▸ 課題内容:
本文の「春の訪れが例年より少し早いような気がします。」から「見えになったのが初対面です。」までを、「第一志望」を「志望校」に置き換えて書き直すこと。

▸ 本文:
········
『好きこそものの上手なれ』
ここ数日はポカポカ陽気。
春の訪れが例年より少し早いような気がします。
「先生、受かったよ」
「おかげさまで第一志望に合格できました」
「無事に桜が咲きました」
3月になると「きらら館」で鑑定させて戴いたご本人、お母様、そしてお爺様、お婆様たちから嬉しい知らせが届きます。
K君とは、3年前の1月某日、これ以上の暗い顔はないと言ってもいいほどの暗い顔でお見えになったのが初対面です。
東急百貨店の書店から帰る時にエレベーターからビルの壁面の『きらら館』の看板を見たとかで、占いは初めてだけど、「モノは試し」と足を運んでくれたとの由。
いかにも育ちがよさそうなお坊ちゃんです。
「どうしたの、そんなに暗い顔をして?せっかくのイケメンが台無しよ」
「はあ。どの大学を受けていいか分からなくて?」
········
▸ 提供データ:
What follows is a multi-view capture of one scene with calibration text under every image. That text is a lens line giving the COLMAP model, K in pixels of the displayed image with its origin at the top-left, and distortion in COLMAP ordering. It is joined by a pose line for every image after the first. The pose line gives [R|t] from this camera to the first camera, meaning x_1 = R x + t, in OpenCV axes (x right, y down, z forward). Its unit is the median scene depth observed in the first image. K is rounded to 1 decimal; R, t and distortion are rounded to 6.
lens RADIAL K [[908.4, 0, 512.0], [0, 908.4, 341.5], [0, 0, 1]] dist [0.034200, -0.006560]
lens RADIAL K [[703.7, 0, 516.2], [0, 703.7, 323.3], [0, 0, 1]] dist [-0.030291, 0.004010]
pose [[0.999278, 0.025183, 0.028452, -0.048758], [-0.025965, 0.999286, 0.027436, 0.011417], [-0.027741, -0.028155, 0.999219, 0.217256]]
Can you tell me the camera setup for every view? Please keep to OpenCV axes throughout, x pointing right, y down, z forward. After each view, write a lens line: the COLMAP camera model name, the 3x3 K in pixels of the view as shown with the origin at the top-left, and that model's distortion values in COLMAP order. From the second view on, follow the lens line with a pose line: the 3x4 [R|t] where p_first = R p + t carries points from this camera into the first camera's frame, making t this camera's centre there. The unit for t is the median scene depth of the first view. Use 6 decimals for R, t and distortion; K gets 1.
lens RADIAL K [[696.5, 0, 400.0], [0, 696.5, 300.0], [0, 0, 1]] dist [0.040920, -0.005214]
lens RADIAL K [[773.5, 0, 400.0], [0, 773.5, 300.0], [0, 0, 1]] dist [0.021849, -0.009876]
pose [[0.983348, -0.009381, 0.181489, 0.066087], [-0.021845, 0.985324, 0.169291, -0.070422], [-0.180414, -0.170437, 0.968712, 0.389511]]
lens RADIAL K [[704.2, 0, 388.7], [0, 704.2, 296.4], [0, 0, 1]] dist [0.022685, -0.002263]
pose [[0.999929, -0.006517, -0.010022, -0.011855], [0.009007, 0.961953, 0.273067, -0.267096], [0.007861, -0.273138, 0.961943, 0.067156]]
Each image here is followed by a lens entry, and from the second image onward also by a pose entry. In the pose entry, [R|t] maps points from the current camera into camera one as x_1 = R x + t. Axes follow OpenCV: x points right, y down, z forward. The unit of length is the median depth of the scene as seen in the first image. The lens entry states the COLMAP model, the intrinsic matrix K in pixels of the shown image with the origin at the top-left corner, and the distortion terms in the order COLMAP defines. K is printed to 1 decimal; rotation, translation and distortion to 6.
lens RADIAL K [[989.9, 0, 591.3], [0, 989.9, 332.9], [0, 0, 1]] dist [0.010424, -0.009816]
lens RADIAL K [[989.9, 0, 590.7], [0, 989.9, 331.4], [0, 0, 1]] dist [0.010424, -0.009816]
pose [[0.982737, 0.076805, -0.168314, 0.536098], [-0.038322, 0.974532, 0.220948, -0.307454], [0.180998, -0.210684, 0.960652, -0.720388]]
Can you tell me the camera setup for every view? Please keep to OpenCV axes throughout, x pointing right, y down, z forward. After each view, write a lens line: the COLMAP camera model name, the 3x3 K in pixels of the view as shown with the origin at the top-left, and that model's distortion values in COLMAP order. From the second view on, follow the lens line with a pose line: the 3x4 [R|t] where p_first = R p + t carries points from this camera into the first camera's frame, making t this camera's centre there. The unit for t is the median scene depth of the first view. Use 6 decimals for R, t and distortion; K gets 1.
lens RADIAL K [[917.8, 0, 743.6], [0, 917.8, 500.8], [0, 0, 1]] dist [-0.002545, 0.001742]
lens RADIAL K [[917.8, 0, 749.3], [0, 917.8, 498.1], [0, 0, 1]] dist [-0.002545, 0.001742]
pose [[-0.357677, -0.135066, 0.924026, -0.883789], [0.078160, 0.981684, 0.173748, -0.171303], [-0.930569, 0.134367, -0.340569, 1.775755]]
········
▸ 想定解答:
春の訪れが例年より少し早いような気がします。
「先生、受かったよ」
「おかげさまで志望校に合格できました」
「無事に桜が咲きました」
3月になると「きらら館」で鑑定させて戴いたご本人、お母様、そしてお爺様、お婆様たちから嬉しい知らせが届きます。
K君とは、3年前の1月某日、これ以上の暗い顔はないと言ってもいいほどの暗い顔でお見えになったのが初対面です。